WORK INSTRUCTIONS:
1. Translate this sentence from the commitments and contingencies excerpt into Spanish: "The commitments under these arrangements are not recorded in the accompanying Consolidated Balance Sheets."
2. Carry the commitments and contingencies excerpt forward, writing the passage that would follow its final sentence.

Substantially all of the Company’s accounts receivable result from sales of crude oil, natural gas and NGLs as well as joint interest billings to third-party companies who have working interest payment obligations in projects completed by the Company. This concentration of customers and joint interest owners may impact the Company’s overall credit risk, either positively or negatively, in that these entities may be similarly affected by changes in economic or other conditions, including the current downturn in crude oil prices. Management believes that the loss of any of these purchasers would not have a material adverse effect on the Company’s operations, as there are a number of alternative crude oil, natural gas and NGL purchasers in the Company’s producing regions.
22. Commitments and Contingencies
Included below is a discussion of various future commitments of the Company as of December 31, 2021. The commitments under these arrangements are not recorded in the accompanying Consolidated Balance Sheets. The amounts disclosed represent undiscounted cash flows on a gross basis and no inflation elements have been applied. As of December 31, 2021, the Company’s material off-balance sheet arrangements and transactions include $2.4 million in outstanding letters of credit issued under the Oasis Credit Facility and $6.7 million in net surety bond exposure issued as financial assurance on certain agreements.
Volume commitment agreements. As of December 31, 2021, the Company had certain agreements with an aggregate requirement to deliver, transport or purchase a minimum quantity of approximately 45.8 MMBbl of crude oil, 603.3 Bcf of natural gas and 22.5 MMBbl of NGLs, prior to any applicable volume credits, within specified timeframes, the majority of which are ten years or less.
The estimable future commitments under these volume commitment agreements as of December 31, 2021 are as follows: | | | | | |
| (In thousands) |
2022 | $ | 111,323 | |
2023 | 108,006 | |
2024 | 94,573 | |
2025 | 85,986 | |
2026 | 66,363 | |
Thereafter | 81,447 | |
| $ | 547,698 | |
The future commitments under certain agreements cannot be estimated and are therefore excluded from the table above as they are based on fixed differentials relative to a commodity index price under the agreements as compared to the differential relative to a commodity index price for the production month.

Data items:
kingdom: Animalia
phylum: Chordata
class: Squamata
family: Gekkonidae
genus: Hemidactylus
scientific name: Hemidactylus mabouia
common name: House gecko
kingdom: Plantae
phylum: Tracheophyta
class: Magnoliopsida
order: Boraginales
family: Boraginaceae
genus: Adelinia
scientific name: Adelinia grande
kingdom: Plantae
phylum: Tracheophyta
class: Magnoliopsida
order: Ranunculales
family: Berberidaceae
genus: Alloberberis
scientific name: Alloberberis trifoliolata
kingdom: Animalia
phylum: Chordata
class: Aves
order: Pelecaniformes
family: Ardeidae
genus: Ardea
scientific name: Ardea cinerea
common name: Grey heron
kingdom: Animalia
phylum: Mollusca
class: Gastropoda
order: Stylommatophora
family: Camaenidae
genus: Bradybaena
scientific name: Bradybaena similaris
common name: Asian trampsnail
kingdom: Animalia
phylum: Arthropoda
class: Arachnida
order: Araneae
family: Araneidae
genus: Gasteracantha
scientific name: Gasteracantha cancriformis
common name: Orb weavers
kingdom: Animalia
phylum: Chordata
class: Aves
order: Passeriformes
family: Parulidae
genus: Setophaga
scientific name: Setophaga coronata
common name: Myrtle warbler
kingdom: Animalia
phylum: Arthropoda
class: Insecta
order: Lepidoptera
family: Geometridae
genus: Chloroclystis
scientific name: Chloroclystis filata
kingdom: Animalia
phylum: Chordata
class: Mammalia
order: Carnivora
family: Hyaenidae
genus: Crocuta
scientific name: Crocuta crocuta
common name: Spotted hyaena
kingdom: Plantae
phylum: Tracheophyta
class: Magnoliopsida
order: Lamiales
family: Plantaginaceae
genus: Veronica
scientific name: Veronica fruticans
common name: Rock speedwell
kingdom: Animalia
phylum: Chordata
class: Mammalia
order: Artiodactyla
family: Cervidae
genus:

WRITTEN RESPONSES:
1. Los compromisos en virtud de estos acuerdos no se registran en los balances generales consolidados adjuntos.

2.
The Company enters into long-term contracts to provide production flow assurance in oversupplied basins and/or areas with limited infrastructure, which provides for optimization of transportation and processing costs. As properties are undergoing development activities, the Company may experience temporary delivery or transportation shortfalls until production volumes grow to meet or exceed the minimum volume commitments. The Company recognizes any monthly deficiency payments in the period in which the underdelivery takes place and the related liability has been incurred. The table above does not include any such deficiency payments that may be incurred under the Company’s physical delivery contracts, since it cannot be predicted with accuracy the amount and timing of any such penalties incurred.
In connection with the Williston Basin Acquisition, the Company acquired gathering and transportation contracts that include minimum volume commitments. The Company believes it is probable it will not be able to meet the minimum volume commitment in certain of these contracts and has recorded a liability of $11.9 million on the Consolidated Balance Sheet as of December 31, 2021, of which $5.5 million was recorded to accrued liabilities and $6.4 million was recorded to other liabilities. The future commitments related to these contracts are included in the table above.
Litigation. The Company is party to various legal and/or regulatory proceedings from time to time arising in the ordinary course of business. When the Company determines that a loss is probable of occurring and is reasonably estimable, the Company accrues an undiscounted liability for such contingencies based on its best estimate using information available at the time. The Company discloses contingencies where an adverse outcome may be material, or in the judgment of management, the matter should otherwise be disclosed.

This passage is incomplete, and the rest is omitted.